À la place, voici ce que vous allez leur dire. Afin de garantir l’égalité des justiciables devant la loi, vous allez dire aux parquetiers de soutenir les demandes en nullité des auditions de garde à vue et de les soulever eux-même quand la défense n’y penserait pas. Vous allez leur dire d’indiquer aux Officiers de Police Judiciaire (OPJ) de s’abstenir d’effectuer des auditions de garde à vue des personnes suspectées, et si les OPJ estiment qu’une telle audition est indispensable, de leur dire de rappeler au gardé à vue qu’il a le droit de se taire, de le mentionner dans le procès verbal et de lui proposer l’assistance d’un avocat au cours de cet interrogatoire, avocat auquel le dossier de la procédure sera tenu à disposition (en entier, bien sûr), après l’entretien confidentiel de 30 minutes.
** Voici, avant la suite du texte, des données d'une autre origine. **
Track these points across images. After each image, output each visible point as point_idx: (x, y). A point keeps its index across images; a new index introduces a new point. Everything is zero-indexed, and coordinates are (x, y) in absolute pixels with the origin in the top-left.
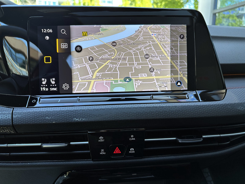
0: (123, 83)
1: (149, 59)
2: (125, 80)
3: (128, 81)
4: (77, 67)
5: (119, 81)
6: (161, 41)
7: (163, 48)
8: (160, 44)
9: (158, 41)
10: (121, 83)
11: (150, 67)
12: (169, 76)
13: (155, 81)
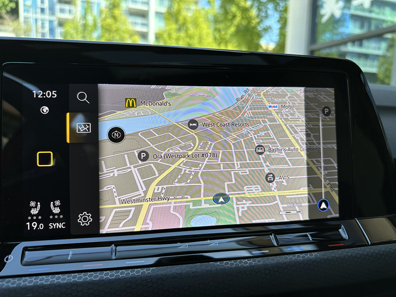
0: (213, 206)
1: (263, 156)
2: (216, 201)
3: (222, 203)
4: (112, 175)
5: (203, 202)
6: (286, 120)
7: (291, 134)
8: (286, 125)
9: (281, 119)
10: (207, 206)
11: (267, 171)
12: (304, 191)
13: (278, 201)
Le Code de procédure pénale actuellement en vigueur ne l’interdit nullement, et tout ce qui n’est pas interdit par la loi est autorisé.

Ainsi, vous mettrez la France en conformité avec la CSDH avant même que l’usine à gaz qu’est en train de bricoler la patronne ne soit prête, ce qui la plongera dans l’enchantement, et vous vaudra sans nulle doute une promotion méritée.

En attendant, et ce malgré tout le respect que j’ai pour vous et qui transpire de ce billet, je continuerai, avec mes confrères, à soulever sans relâche la nullité des auditions en garde à vue, et dans l’hypothèse improbable où je tomberais sur des magistrats ayant oublié leur indépendance sous un banc à l’ENM et qui rejetteraient mes exceptions de nullité, je ferais appel, je me pourvoirai, et ce jusqu’à la CEDH où, vous le savez bien, je gagnerai.

Les finances de mon pays me préoccupent trop pour que je les grève de dommages-intérêts versés à mes clients.

Faisons des économies. Appliquons le droit.

Je suis, Madame qui avez le privilège de diriger les grâces, votre plus éperdument fidèle serviteur.